Eventually, he started doing work as an extra and then got his Screen Actors Guild (SAG) card. (SAG is the union governing all on-screen performers in film and some television.) Not long after he earned his SAG membership, FontenotÂ met a group of motion picture stunt coordinators and stuntmen who took him under their wings and showed him the ropes.
“My first stunt job was pretty small, but then my second job sort of kicked off a wave of interest in myself and my skill set. At that point my career took off like a rocket ship and I’ve been working every day since,” he says.
Fontenot’s first legitimate SAG job was the “The Parent Hood.” After that, he went on to do the first “Men in Black” movie starring Will Smith and Tommy Lee Jones. It was his first big-budget, A-list job. “I had done some low-budget, non-union jobs before this, but this job placed me right in the middle of a group of stunt coordinators that were doing Hollywood’s biggest shows at that time and they kept me busy for my first few years.
It also helped that he was the right size and weight to double for a few of the leading actors. He also possessed a skill set which met Hollywood’s demands and soon began to work nonstop.

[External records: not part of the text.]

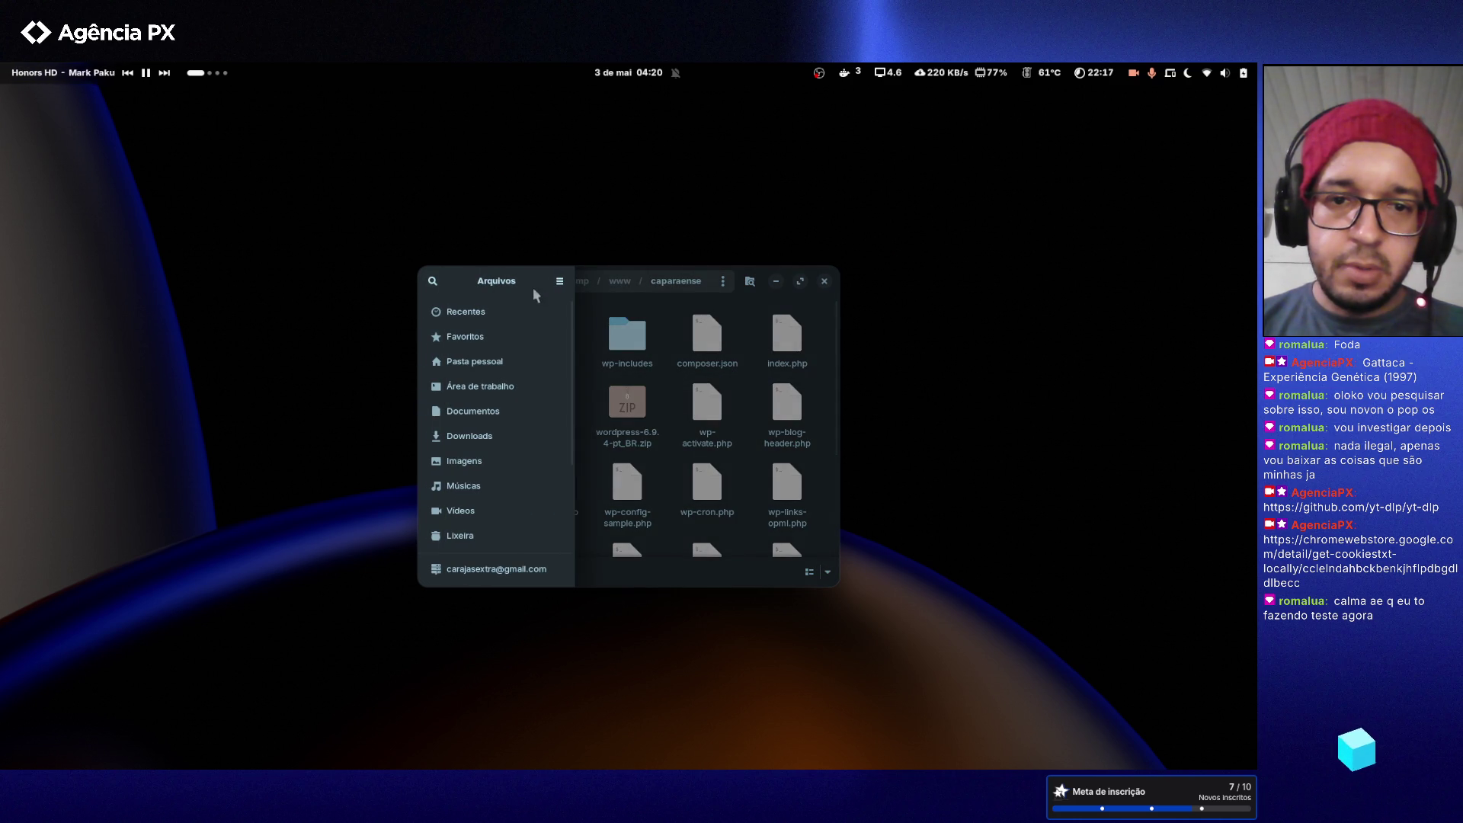
click(559, 281)
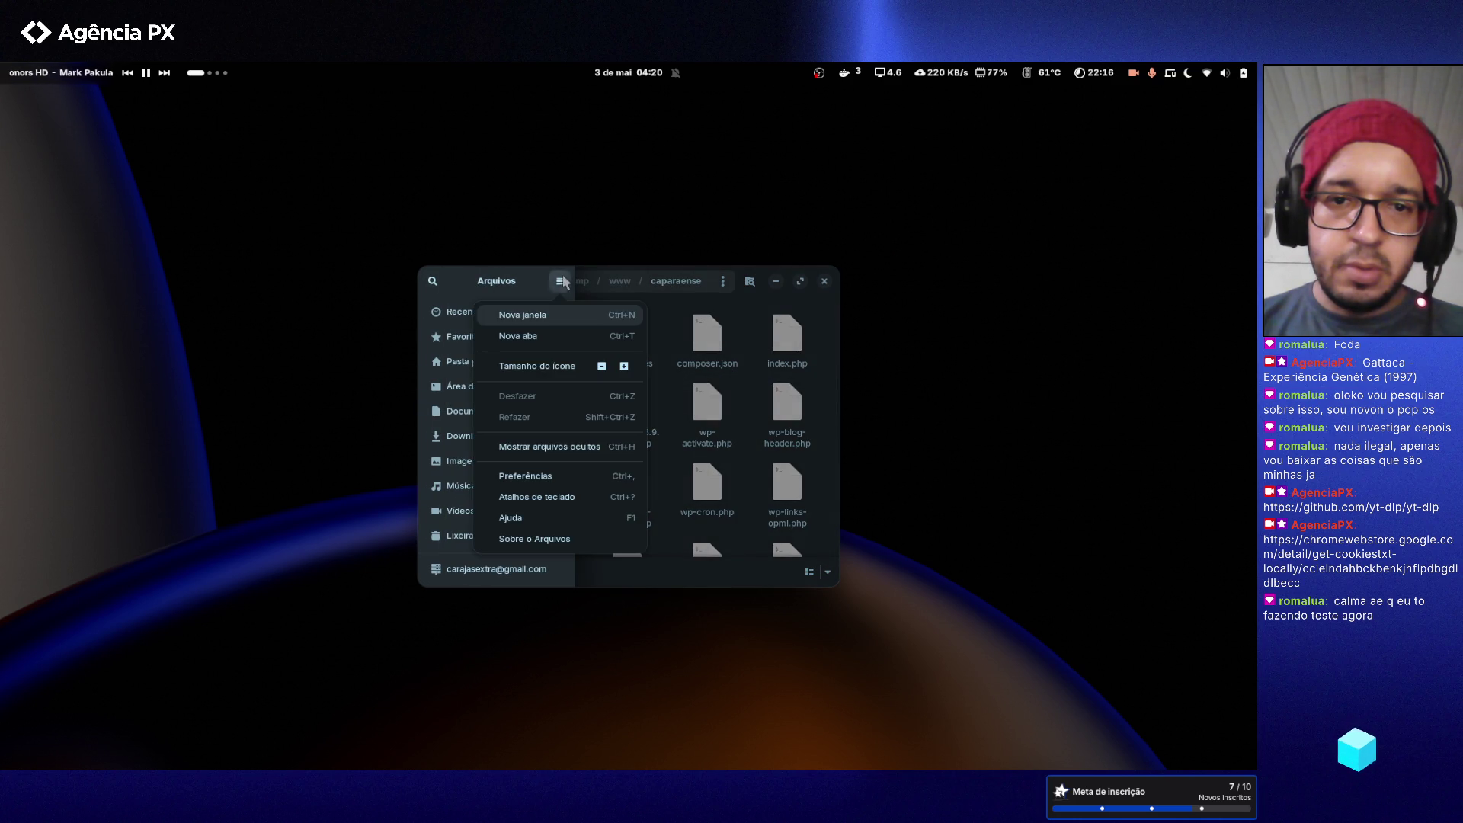
click(558, 451)
click(657, 382)
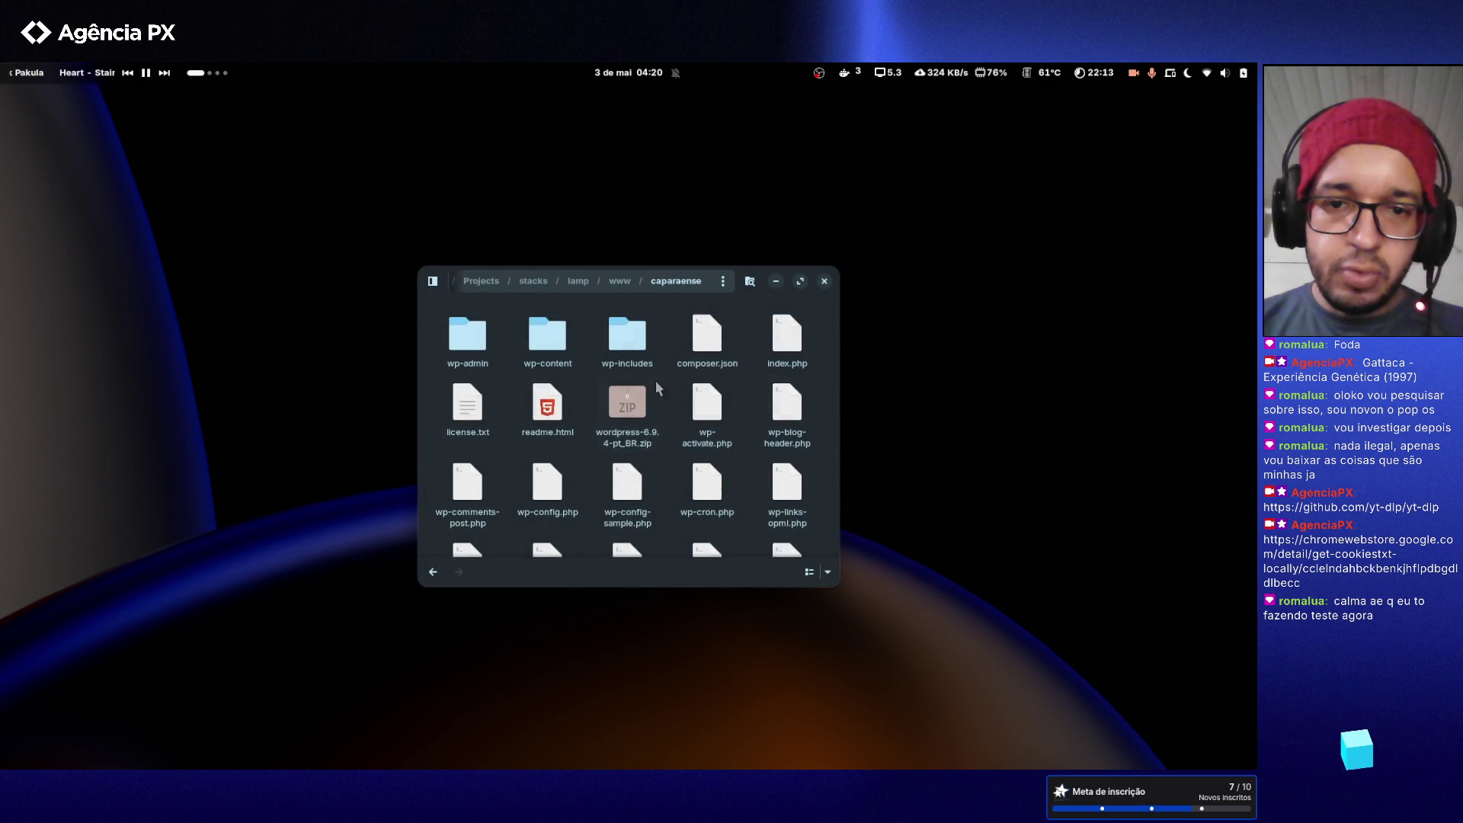
scroll(657, 387, down, 5)
scroll(657, 387, up, 5)
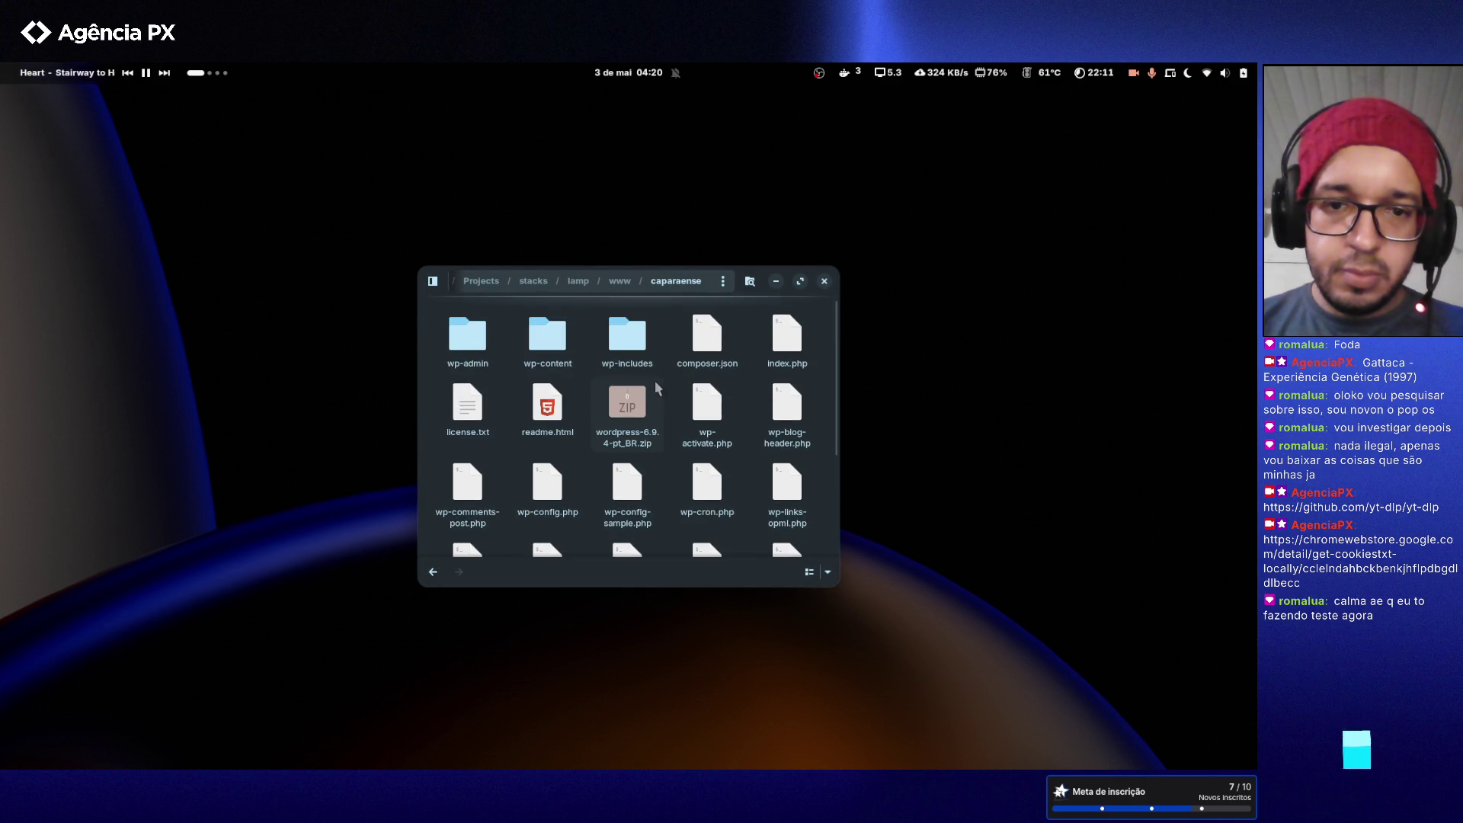
- Open wp-content/themes/caparaense, the theme folder
double_click(562, 339)
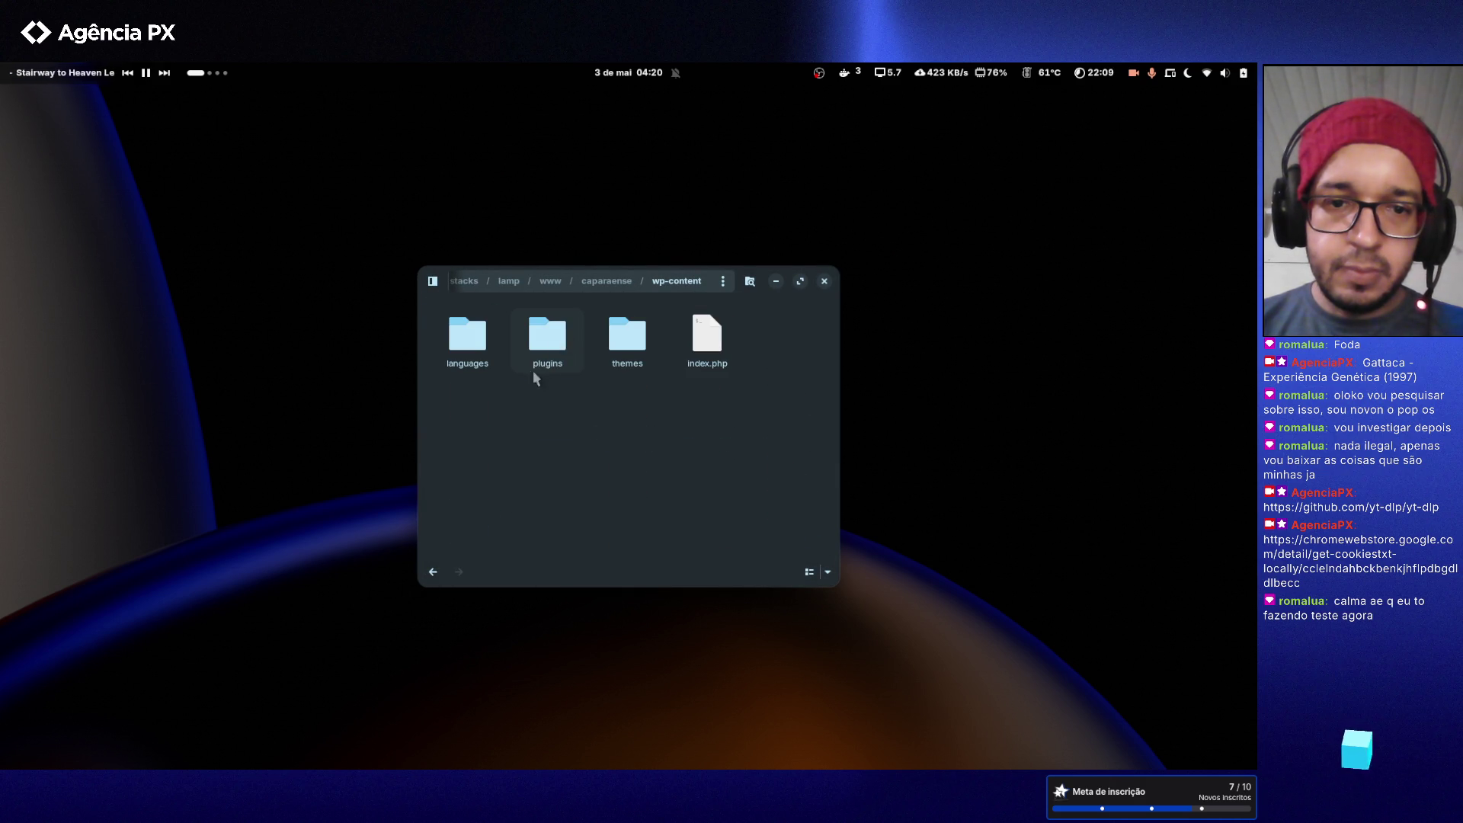
double_click(627, 335)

Most stuntmen will tell you not to classify them as daredevils. They calculate and are always looking to minimize risk as much as possible. Also, it’s not the industry norm to just walk off the street and onto a movie set demanding an audition. It takes time to develop a unique range of physical skills. The process involves careful planning, intense preparation, attention to detail and endless, inexhaustible reservoirs of courage.